Als die Wanderausstellung „Tatort Stadion. Rassismus und Diskriminierung im Fußball“ erstmals 2002 in Hamburg gezeigt wurde, folgte ein Sturm der Entrüstung. Wie der Initiator der Ausstellung Gerd Dembowski vom deutschen Fanbündnis BAFF heute im Rahmen der Eröffnungspressekonferenz in Wien erklärte, zogen damals der DFB, die Bundesliga und die Spielvereinigung ihre Unterstützung zurück. Stein des Anstoßes waren Schautafeln mit xenophoben Zitaten des damaligen DFB-Präsidenten Gerhard Meyer-Vorfelder.
Die Folge war ein enormes öffentliches Interesse an der Thematik und eine Solidarisierungswelle. So stieg etwa die Band „Die Ärzte“ als Sponsorin ein. Nachdem die Ausstellung bislang über 280 mal in Deutschland gezeigt wurde, macht sie erstmals in Wien Station. Erweitert um Österreich-spezifische Inhalte und begleitet von einem „fetten Rahmenprogramm“, so Alexander Fontó von der AG Tatort Stadion, ist die Schau bis 12. Oktober im Kulturzentrum mo.ë zu sehen.

[Gespeicherte Dateneinträge]

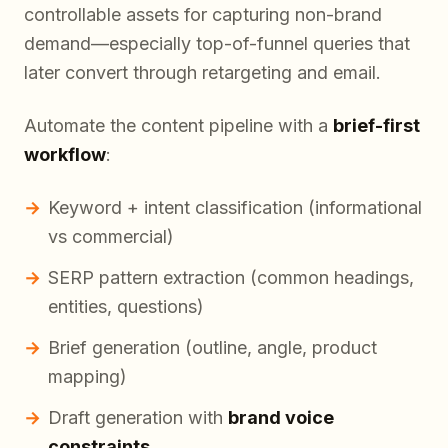
controllable assets for capturing non-brand
demand—especially top-of-funnel queries that
later convert through retargeting and email.
Automate the content pipeline with a
brief-first
workflow
:
Keyword + intent classification (informational
vs commercial)
SERP pattern extraction (common headings,
entities, questions)
Brief generation (outline, angle, product
mapping)
Draft generation with
brand voice
constraints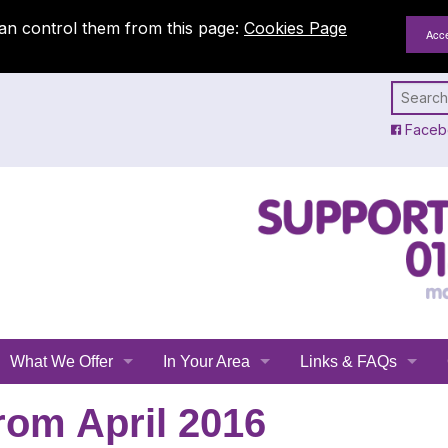
an control them from this page:
Cookies Page
Faceb
What We Offer
In Your Area
Links & FAQs
Emergency Planning
All Leicestershire
Links
rom April 2016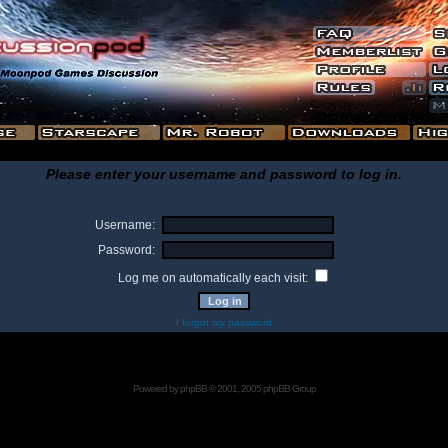
Please enter your username and password to log in.
Username:
Password:
Log me on automatically each visit:
I forgot my password
Powered by
phpBB
© 2001, 2005 phpBB Group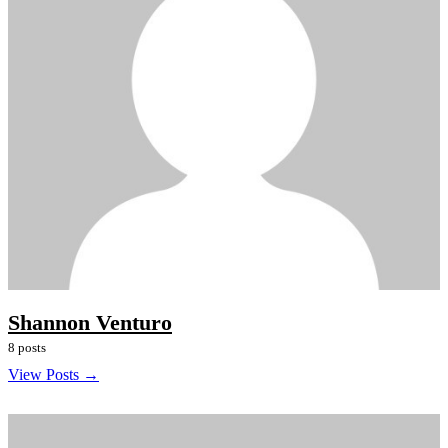
Shannon Venturo
8 posts
View Posts →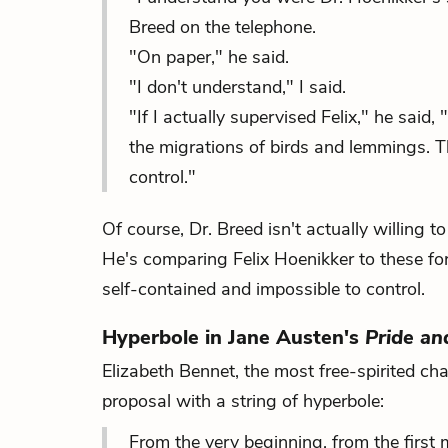
Breed on the telephone.
"On paper," he said.
"I don't understand," I said.
"If I actually supervised Felix," he said
the migrations of birds and lemmings. T
control."
Of course, Dr. Breed isn't actually willing 
He's comparing Felix Hoenikker to these fo
self-contained and impossible to control.
Hyperbole in Jane Austen's
Pride an
Elizabeth Bennet, the most free-spirited ch
proposal with a string of hyperbole:
From the very beginning, from the first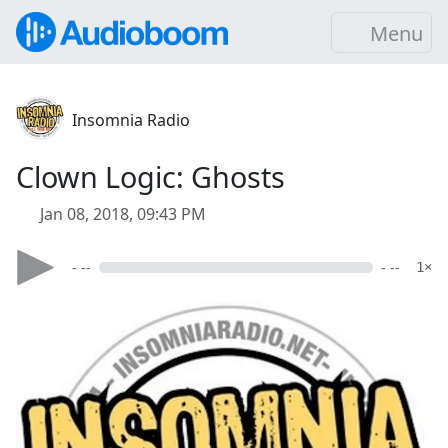
Menu
Insomnia Radio
Clown Logic: Ghosts
Jan 08, 2018, 09:43 PM
- --
- --
1×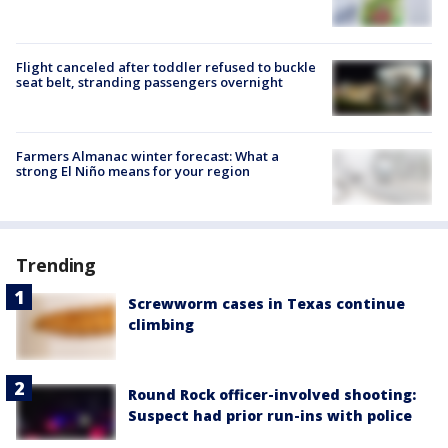
Flight canceled after toddler refused to buckle
seat belt, stranding passengers overnight
Farmers Almanac winter forecast: What a
strong El Niño means for your region
Trending
Screwworm cases in Texas continue
climbing
Round Rock officer-involved shooting:
Suspect had prior run-ins with police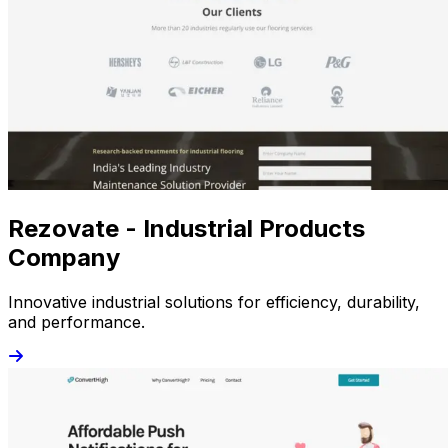
Rezovate - Industrial Products
Company
Innovative industrial solutions for efficiency, durability,
and performance.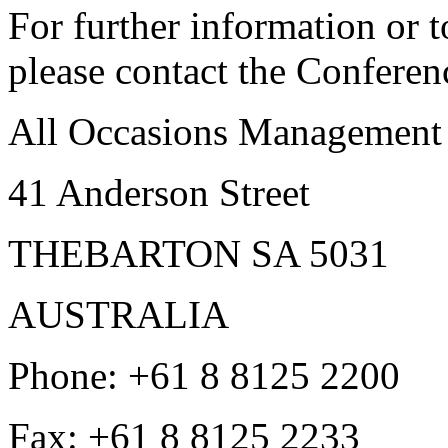
For further information or t
please contact the Conferen
All Occasions Management
41 Anderson Street
THEBARTON SA 5031
AUSTRALIA
Phone:
+61 8 8125 2200
Fax:
+61 8 8125 2233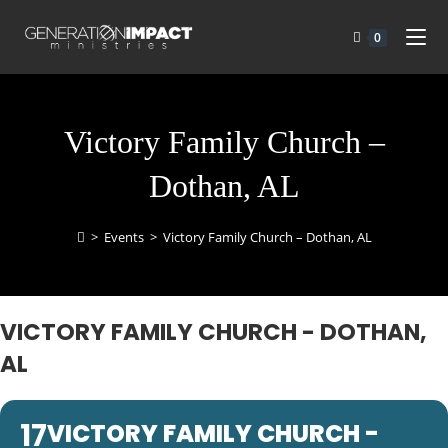
0
Victory Family Church –
Dothan, AL
>
Events
>
Victory Family Church – Dothan, AL
VICTORY FAMILY CHURCH - DOTHAN,
AL
17
VICTORY FAMILY CHURCH -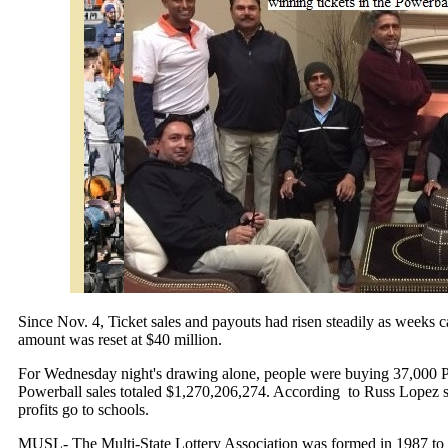
Since
Nov. 4
, Ticket sales and payouts had risen steadily as weeks
amount was reset at $40 million.
For
Wednesday
night's drawing alone, people were buying 37,000 Po
Powerball sales totaled $1,270,206,274. According to Russ Lopez s
profits go to schools.
MUSL- The Multi-State Lottery Association was formed in 1987 to r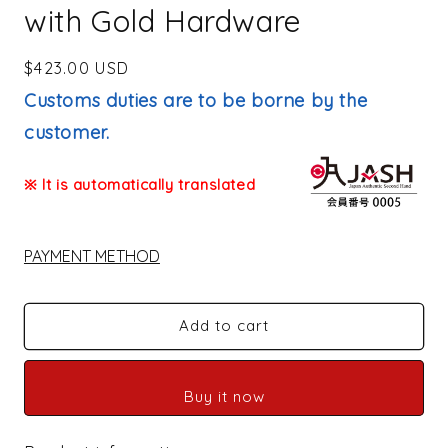
with Gold Hardware
Regular
$423.00 USD
price
Customs duties are to be borne by the
customer.
※ It is automatically translated
PAYMENT METHOD
Add to cart
Buy it now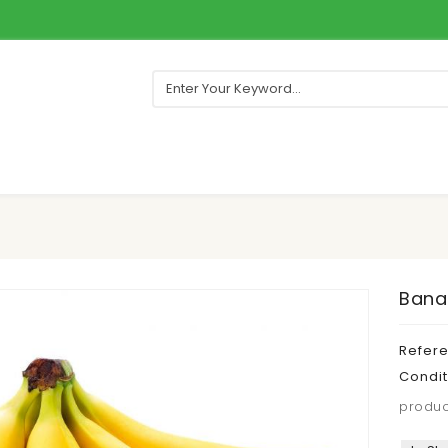
Banan
Refer
Condit
produc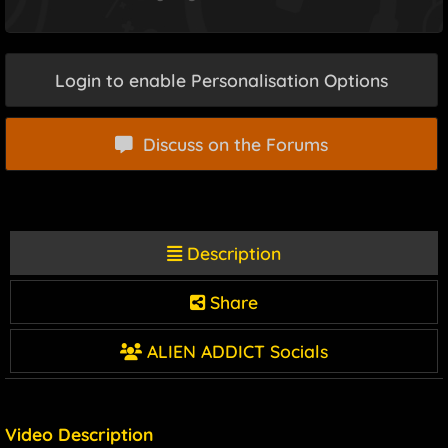
Login to enable Personalisation Options
Discuss on the Forums
Description
Share
ALIEN ADDICT Socials
Video Description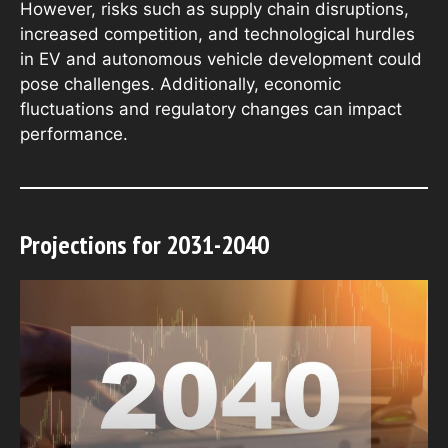
However, risks such as supply chain disruptions,
increased competition, and technological hurdles
in EV and autonomous vehicle development could
pose challenges. Additionally, economic
fluctuations and regulatory changes can impact
performance.
Projections for 2031-2040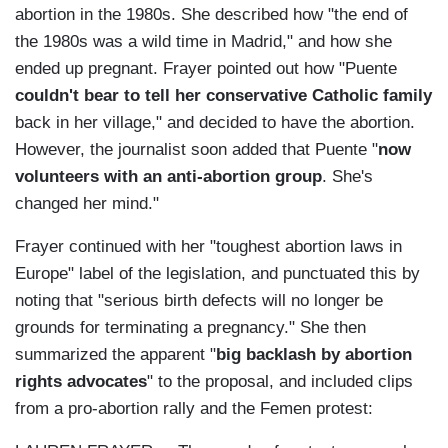
abortion in the 1980s. She described how "t
he end of
the 1980s was a wild time in Madrid," and how she
ended up pregnant. Frayer pointed out how "
Puente
couldn't bear to tell her conservative Catholic family
back in her village," and decided to have the abortion.
However, the journalist soon added that Puente "
now
volunteers with an anti-abortion group
. She's
changed her mind."
Frayer continued with her "
toughest abortion laws in
Europe" label of the legislation, and punctuated this by
noting that "s
erious birth defects will no longer be
grounds for terminating a pregnancy." She then
summarized the apparent "
big backlash by abortion
rights advocates
" to the proposal, and included clips
from a pro-abortion rally and the Femen protest: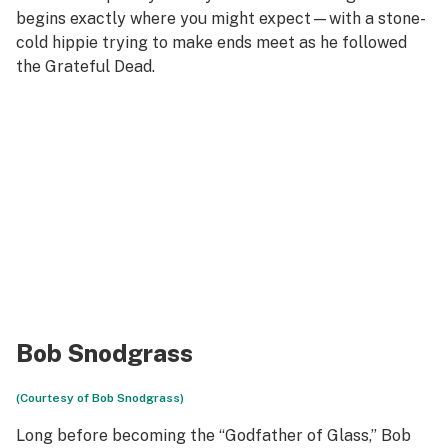
begins exactly where you might expect—with a stone-
cold hippie trying to make ends meet as he followed
the Grateful Dead.
Bob Snodgrass
(Courtesy of Bob Snodgrass)
Long before becoming the “Godfather of Glass,” Bob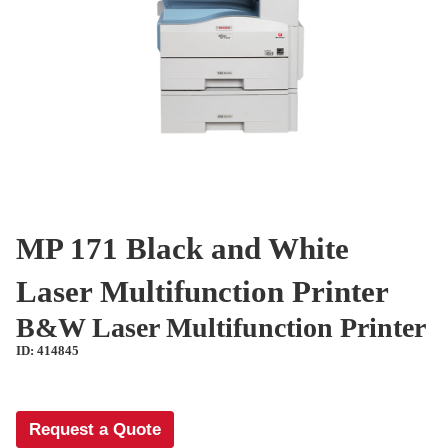
MP 171 Black and White
Laser Multifunction Printer
B&W Laser Multifunction Printer
ID: 414845
Request a Quote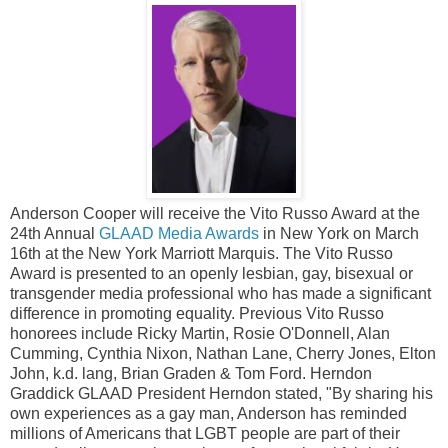
Anderson Cooper will receive the Vito Russo Award at the
24th Annual
GLAAD Media Awards
in New York on March
16th at the New York Marriott Marquis. The Vito Russo
Award is presented to an openly lesbian, gay, bisexual or
transgender media professional who has made a significant
difference in promoting equality. Previous Vito Russo
honorees include Ricky Martin, Rosie O'Donnell, Alan
Cumming, Cynthia Nixon, Nathan Lane, Cherry Jones, Elton
John, k.d. lang, Brian Graden & Tom Ford. Herndon
Graddick GLAAD President Herndon stated, "By sharing his
own experiences as a gay man, Anderson has reminded
millions of Americans that LGBT people are part of their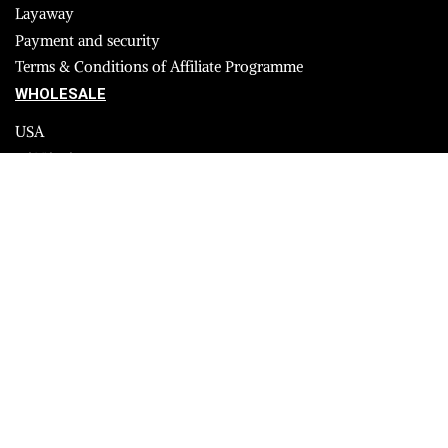
Layaway
Payment and security
Terms & Conditions of Affiliate Programme
WHOLESALE
USA
CANADA
Affiliate influencer
© 2023 Furrik. All Rights Reserved.
Secure payments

Ziel der Übung: Schreib den Text über die Ausstellung „Tatort Stadion“ weiter, direkt im Anschluss an seinen letzten Satz.

Deine Antwort:
Der Sprecher der Aktion „Stopp die Rechten“ Karl Öllinger, im Brotberuf Nationalratsabgeordneter der Grünen, meinte: „Es gibt in Österreicher drei soziale Räume in denen Rechtsextremismus wächst, das ist das Internet, die Musikszene und der Fußball.“ Rechtsextremisten würden versuchen sich bei großen Vereinen zu verorten. Ein leidtragender Verein ist dabei FK Austria Wien, der kurzfristig die morgige Gesprächsrunde mit Spielern absagte. Doch auch auf kleineren Fußballplätzen und bei Public Viewings würden Rechtsextreme versuchen sich ein Publikum zu verschaffen. Öllinger konstatiert eine Zunahme rechtsextremer Vorfälle, nur werde das öffentlich nicht thematisiert. Gelobt wird die Eigeninitiative von Fans der vier großen Wiener Vereine Rapid, Austria, Sportklub und Vienna die Ausstellung „Tatort Stadion Wien – Von Fans für Fans!“ nach Wien zu bringen „Es muss“, so Öllinger, „von unten beginnen, denn durch die Präsidenten und Chefs der Vereine wird nicht viel passieren.“
Fan-Eigeninitiative und vorbeugende Fanarbeit
Eine wichtige Säule dafür sei die Prävention durch professionelle Sozialarbeit. Neben dem Fußball müssten, so Öllinger, auch die öffentlichen Stellen Verantwortung tragen: „Es ist eine Idiotie zu versuchen mit Hundertschaften an Polizei Herr des Problems zu werden und dann zu sagen es gebe keine Mittel für Sozialarbeit.“
Alexander Fontó, Koordinator der Arbeitsgemeinschaft Tatort Stadion, will durch die Schau und die 13 begleitenden Veranstaltungen nicht nur Negatives darstellen, „denn es gibt Fanszenen die pro-aktiv gegen Diskriminierung arbeiten.“ Im österreichischen Fußball hätten, so Fontó, die Interventionen gegen Rassismus zugenommen, „das bedeutet aber nicht das es deswegen weniger Rechtsextremismus gibt.“ Mit der Ausstellung „wollen wir in Österreich den Stein ins Rollen bringen“, so der Vienna Fan.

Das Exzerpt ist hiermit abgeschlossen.